What the task requires - Can you copy every line of text in the material below word for word, leaving the pictures out of your answer?

Stored data -
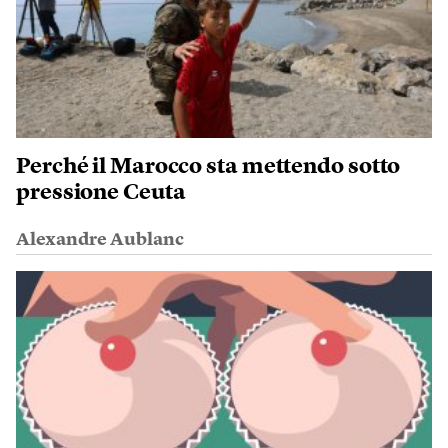
Perché il Marocco sta mettendo sotto
pressione Ceuta
Alexandre Aublanc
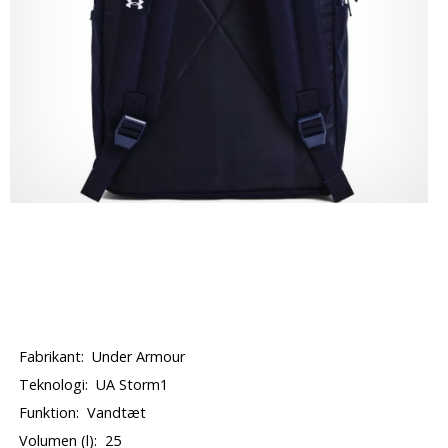
Fabrikant:
Under Armour
Teknologi:
UA Storm1
Funktion:
Vandtæt
Volumen (l):
25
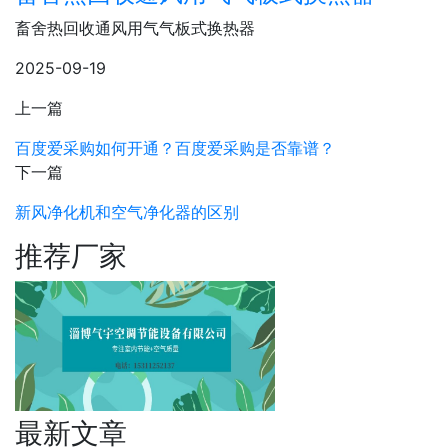
畜舍热回收通风用气气板式换热器
2025-09-19
上一篇
百度爱采购如何开通？百度爱采购是否靠谱？
下一篇
新风净化机和空气净化器的区别
推荐厂家
最新文章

Finished task -
Perché il Marocco sta mettendo sotto
pressione Ceuta
Alexandre Aublanc
Fabrikant:
Under Armour
Teknologi:
UA Storm1
Funktion:
Vandtæt
Volumen (l):
25
畜舍热回收通风用气气板式换热器
2025-09-19
上一篇
百度爱采购如何开通？百度爱采购是否靠谱？
下一篇
新风净化机和空气净化器的区别
推荐厂家
最新文章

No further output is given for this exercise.